Friday, January 19, 2007

- Egoist -

I've just been reading Kenny Sia's blog for the past half hour.. and I really admire his blog, with all his pics and all.

This has been the shit part of the holidays after coming back from Malaysia. These few weeks has been shit on its own.

After watching 'Pursuit of Happiness', I conclude it will be part of the moderately-crap list of movies watched. The ending was wayyyyyyyyyyy to happy for my likings. I thought he said that happiness could only be pursued and stuff, but right at the end he said he was happy. I don't get it.

There's no problem with being happy, don't get me wrong. But it's soo hard for mee to be happy. Why? I don't know. Maybe I have high expectations of what happy is, and the fact that I'm happy at very seldom times?

I think happy got left back in Malaysia where I had no care in the world, slept 'til whenever I wanted, ate what I wanted, did what I pleased without giving a shit what happened orwhat others would think.

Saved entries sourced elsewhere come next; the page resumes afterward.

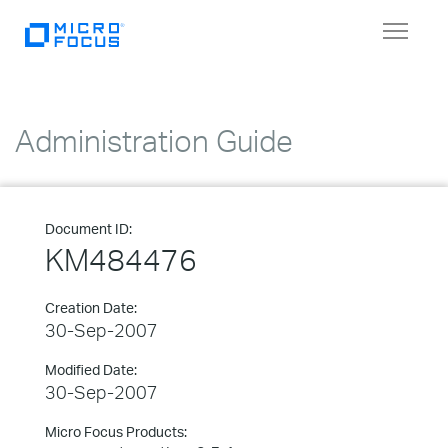
Toggle
navigat
Administration Guide
Document ID:
KM484476
Creation Date:
30-Sep-2007
Modified Date:
30-Sep-2007
Micro Focus Products: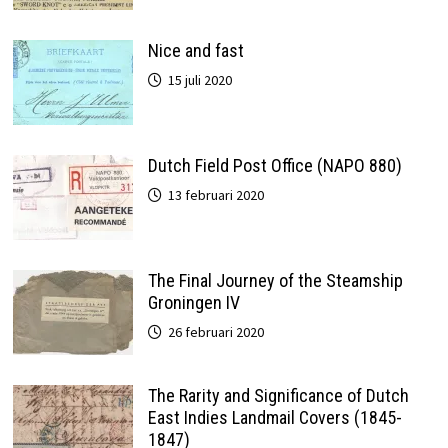
Nice and fast
15 juli 2020
Dutch Field Post Office (NAPO 880)
13 februari 2020
The Final Journey of the Steamship
Groningen IV
26 februari 2020
The Rarity and Significance of Dutch
East Indies Landmail Covers (1845-
1847)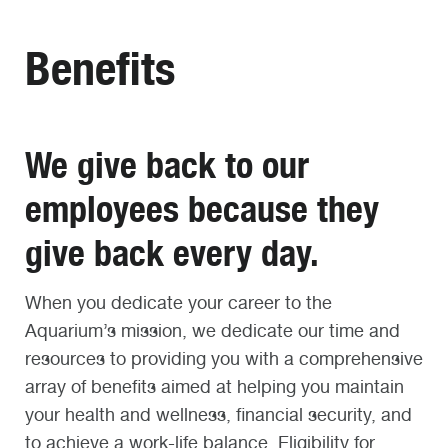
Benefits
We give back to our
employees because they
give back every day.
When you dedicate your career to the
Aquarium’s mission, we dedicate our time and
resources to providing you with a comprehensive
array of benefits aimed at helping you maintain
your health and wellness, financial security, and
to achieve a work-life balance. Eligibility for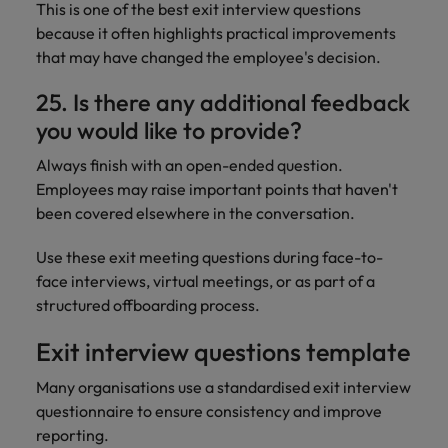
This is one of the best exit interview questions
because it often highlights practical improvements
that may have changed the employee's decision.
25. Is there any additional feedback
you would like to provide?
Always finish with an open-ended question.
Employees may raise important points that haven't
been covered elsewhere in the conversation.
Use these exit meeting questions during face-to-
face interviews, virtual meetings, or as part of a
structured offboarding process.
Exit interview questions template
Many organisations use a standardised exit interview
questionnaire to ensure consistency and improve
reporting.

And here we go again through the treacherous cycle that is what society thinks. 'Cos I give a fuck how I'm perceived. But to what extent? And why? 'Cos I recall telling myself that I'll be living for myself and not others this time. So can I ever do what I say? No. 'Cos recently, what I've said, I haven't been true to my word. That is in the case of my mum. But that's another .. story.

The fact is, I have no confidence in myself. I have no rock. I have nothing. And there goes my pessimistic self again.